Newsday
Tankleff Appeal: Murder Trial Unfair
By Carolyn Colwell
Staff Writer
August 16, 1992
Attorneys for Martin Tankleff, convicted of bludgeoning and slashing his parents to death in their Belle Terre home in 1988, have filed an appeal claiming that Tankleff did not receive a fair trial because of the judge's bias, an improper summation by the prosecutor and juror misconduct.
In addition, the 138-page brief submitted last month to the Appellate Division of State Supreme Court in Brooklyn contends that Tankleff's confession should have been suppressed because it was coerced.
Drew Biondo, spokesman for the Suffolk County District Attorney's office, said, "We're very confident that the conviction will be upheld."
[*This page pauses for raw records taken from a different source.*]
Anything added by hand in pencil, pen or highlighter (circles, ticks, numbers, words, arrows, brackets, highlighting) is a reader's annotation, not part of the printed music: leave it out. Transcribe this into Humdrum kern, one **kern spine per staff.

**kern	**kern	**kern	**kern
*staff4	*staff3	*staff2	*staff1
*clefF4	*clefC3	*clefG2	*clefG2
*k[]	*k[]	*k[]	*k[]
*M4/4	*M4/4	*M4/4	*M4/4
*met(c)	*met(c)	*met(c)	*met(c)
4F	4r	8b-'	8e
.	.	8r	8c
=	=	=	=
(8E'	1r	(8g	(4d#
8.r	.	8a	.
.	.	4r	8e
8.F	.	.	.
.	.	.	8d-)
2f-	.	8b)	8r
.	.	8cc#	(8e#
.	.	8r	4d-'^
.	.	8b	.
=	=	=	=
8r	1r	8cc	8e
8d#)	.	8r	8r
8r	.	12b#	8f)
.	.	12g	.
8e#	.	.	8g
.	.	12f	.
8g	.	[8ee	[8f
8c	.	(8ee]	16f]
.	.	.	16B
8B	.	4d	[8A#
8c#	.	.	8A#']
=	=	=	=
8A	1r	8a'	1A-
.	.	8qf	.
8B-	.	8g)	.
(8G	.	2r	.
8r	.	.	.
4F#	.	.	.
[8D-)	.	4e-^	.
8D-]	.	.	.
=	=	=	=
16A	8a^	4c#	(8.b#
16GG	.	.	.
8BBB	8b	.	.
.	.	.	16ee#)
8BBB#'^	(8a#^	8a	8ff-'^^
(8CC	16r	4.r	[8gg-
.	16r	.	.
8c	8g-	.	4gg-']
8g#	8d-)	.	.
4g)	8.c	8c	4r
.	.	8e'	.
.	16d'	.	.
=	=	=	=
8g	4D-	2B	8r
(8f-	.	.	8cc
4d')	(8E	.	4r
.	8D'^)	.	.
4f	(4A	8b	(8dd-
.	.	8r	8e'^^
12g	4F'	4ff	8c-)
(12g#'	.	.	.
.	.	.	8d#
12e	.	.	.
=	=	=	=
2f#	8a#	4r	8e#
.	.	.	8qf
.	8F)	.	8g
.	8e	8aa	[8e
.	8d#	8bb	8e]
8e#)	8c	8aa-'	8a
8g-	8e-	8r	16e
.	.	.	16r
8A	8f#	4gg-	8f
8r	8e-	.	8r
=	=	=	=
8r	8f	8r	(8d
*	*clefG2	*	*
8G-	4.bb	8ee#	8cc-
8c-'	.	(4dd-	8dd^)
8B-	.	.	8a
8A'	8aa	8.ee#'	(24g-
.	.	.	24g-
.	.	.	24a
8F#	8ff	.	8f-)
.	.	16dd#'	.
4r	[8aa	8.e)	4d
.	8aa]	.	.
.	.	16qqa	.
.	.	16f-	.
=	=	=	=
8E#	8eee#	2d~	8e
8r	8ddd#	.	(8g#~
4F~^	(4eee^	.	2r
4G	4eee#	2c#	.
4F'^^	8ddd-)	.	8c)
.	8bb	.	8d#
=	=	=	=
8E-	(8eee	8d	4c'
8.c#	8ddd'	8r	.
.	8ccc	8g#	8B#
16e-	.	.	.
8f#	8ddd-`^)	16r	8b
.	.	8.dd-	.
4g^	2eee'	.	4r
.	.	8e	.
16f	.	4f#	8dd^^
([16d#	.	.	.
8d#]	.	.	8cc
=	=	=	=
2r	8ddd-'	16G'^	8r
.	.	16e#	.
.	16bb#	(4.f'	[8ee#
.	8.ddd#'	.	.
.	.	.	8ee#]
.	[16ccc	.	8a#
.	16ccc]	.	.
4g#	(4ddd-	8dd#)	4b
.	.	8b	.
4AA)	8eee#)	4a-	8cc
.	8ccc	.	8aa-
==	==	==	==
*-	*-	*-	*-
After a 10-week trial, Tankleff was convicted in June, 1990, of murdering his parents, Arlene and Seymour Tankleff, just after dawn on Sept. 17, 1988. He was sentenced to 50 years to life.
Hours after the murders, Tankleff, then 17, allegedly admitted to Suffolk County homicide detectives, "Yeah, I did it," and explained he'd acted because he resented having to drive a 1978 Lincoln and having to do chores.
Mark Pomerantz, a Manhattan attorney who led the appellate team, said, "We took a very strong position that he is innocent and that the confession, which is the basis of the jury verdict, is something the jury should never even have heard." Pomerantz added, "By the time Tankleff began to confess, he was in police custody, and he didn't get his Miranda rights."
In his brief, Pomerantz pointed to Tankleff's statement that he rose at 5:35 a.m., killed his parents, cleaned up, showered and lay down for a few minutes all before he called 911 at 6:10 a.m., timing that even homicide detectives testified they didn't believe.
The brief also charges that Assistant District Attorney John Collins was improperly allowed to mention in his summation that the defense didn't call certain members of Tankleff's family to testify, which Collins characterized as indicative of Tankleff's guilt. Tankleff's trial attorney, Robert Gottlieb, had tried to prevent Collins from being allowed to mention missing witnesses because the witnesses were Tankleff's sister and brother-in-law and the family attorney, who Gottlieb said were under the control of the prosecution.
The brief also accuses Suffolk County Court Judge Alfred Tisch of bias because he didn't step aside when both he and Gottlieb were being considered as candidates for district attorney.